Start

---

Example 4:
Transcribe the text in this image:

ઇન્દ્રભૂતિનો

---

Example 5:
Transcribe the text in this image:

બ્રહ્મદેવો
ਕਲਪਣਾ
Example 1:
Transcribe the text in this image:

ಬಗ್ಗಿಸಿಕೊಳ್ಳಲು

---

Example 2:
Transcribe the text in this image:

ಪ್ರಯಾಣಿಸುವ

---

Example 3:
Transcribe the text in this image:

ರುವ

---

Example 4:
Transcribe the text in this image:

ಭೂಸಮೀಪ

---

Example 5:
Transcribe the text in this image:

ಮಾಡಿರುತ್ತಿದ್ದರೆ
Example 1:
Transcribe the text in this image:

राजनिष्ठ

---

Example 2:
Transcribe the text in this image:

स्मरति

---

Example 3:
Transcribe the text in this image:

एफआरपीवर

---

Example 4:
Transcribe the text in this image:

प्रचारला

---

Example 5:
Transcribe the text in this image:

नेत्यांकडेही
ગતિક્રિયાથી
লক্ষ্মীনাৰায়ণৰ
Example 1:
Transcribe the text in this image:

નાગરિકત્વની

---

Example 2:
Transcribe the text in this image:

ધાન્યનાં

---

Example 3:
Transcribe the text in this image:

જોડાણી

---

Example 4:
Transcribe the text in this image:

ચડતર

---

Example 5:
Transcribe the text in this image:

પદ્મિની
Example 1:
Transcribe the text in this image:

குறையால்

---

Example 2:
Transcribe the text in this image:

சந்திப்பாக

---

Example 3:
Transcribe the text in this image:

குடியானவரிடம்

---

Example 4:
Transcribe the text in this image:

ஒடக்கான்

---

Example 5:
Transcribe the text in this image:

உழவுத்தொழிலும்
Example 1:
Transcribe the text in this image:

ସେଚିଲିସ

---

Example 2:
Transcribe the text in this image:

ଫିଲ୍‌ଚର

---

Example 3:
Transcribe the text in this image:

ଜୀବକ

End

### Task
Can you render every line of the listing above as a JSON list of strings, one string per line, with the blank lines left out?

### Answer
[
  "---",
  "Example 4:",
  "Transcribe the text in this image:",
  "ઇન્દ્રભૂતિનો",
  "---",
  "Example 5:",
  "Transcribe the text in this image:",
  "બ્રહ્મદેવો",
  "ਕਲਪਣਾ",
  "Example 1:",
  "Transcribe the text in this image:",
  "ಬಗ್ಗಿಸಿಕೊಳ್ಳಲು",
  "---",
  "Example 2:",
  "Transcribe the text in this image:",
  "ಪ್ರಯಾಣಿಸುವ",
  "---",
  "Example 3:",
  "Transcribe the text in this image:",
  "ರುವ",
  "---",
  "Example 4:",
  "Transcribe the text in this image:",
  "ಭೂಸಮೀಪ",
  "---",
  "Example 5:",
  "Transcribe the text in this image:",
  "ಮಾಡಿರುತ್ತಿದ್ದರೆ",
  "Example 1:",
  "Transcribe the text in this image:",
  "राजनिष्ठ",
  "---",
  "Example 2:",
  "Transcribe the text in this image:",
  "स्मरति",
  "---",
  "Example 3:",
  "Transcribe the text in this image:",
  "एफआरपीवर",
  "---",
  "Example 4:",
  "Transcribe the text in this image:",
  "प्रचारला",
  "---",
  "Example 5:",
  "Transcribe the text in this image:",
  "नेत्यांकडेही",
  "ગતિક્રિયાથી",
  "লক্ষ্মীনাৰায়ণৰ",
  "Example 1:",
  "Transcribe the text in this image:",
  "નાગરિકત્વની",
  "---",
  "Example 2:",
  "Transcribe the text in this image:",
  "ધાન્યનાં",
  "---",
  "Example 3:",
  "Transcribe the text in this image:",
  "જોડાણી",
  "---",
  "Example 4:",
  "Transcribe the text in this image:",
  "ચડતર",
  "---",
  "Example 5:",
  "Transcribe the text in this image:",
  "પદ્મિની",
  "Example 1:",
  "Transcribe the text in this image:",
  "குறையால்",
  "---",
  "Example 2:",
  "Transcribe the text in this image:",
  "சந்திப்பாக",
  "---",
  "Example 3:",
  "Transcribe the text in this image:",
  "குடியானவரிடம்",
  "---",
  "Example 4:",
  "Transcribe the text in this image:",
  "ஒடக்கான்",
  "---",
  "Example 5:",
  "Transcribe the text in this image:",
  "உழவுத்தொழிலும்",
  "Example 1:",
  "Transcribe the text in this image:",
  "ସେଚିଲିସ",
  "---",
  "Example 2:",
  "Transcribe the text in this image:",
  "ଫିଲ୍‌ଚର",
  "---",
  "Example 3:",
  "Transcribe the text in this image:",
  "ଜୀବକ"
]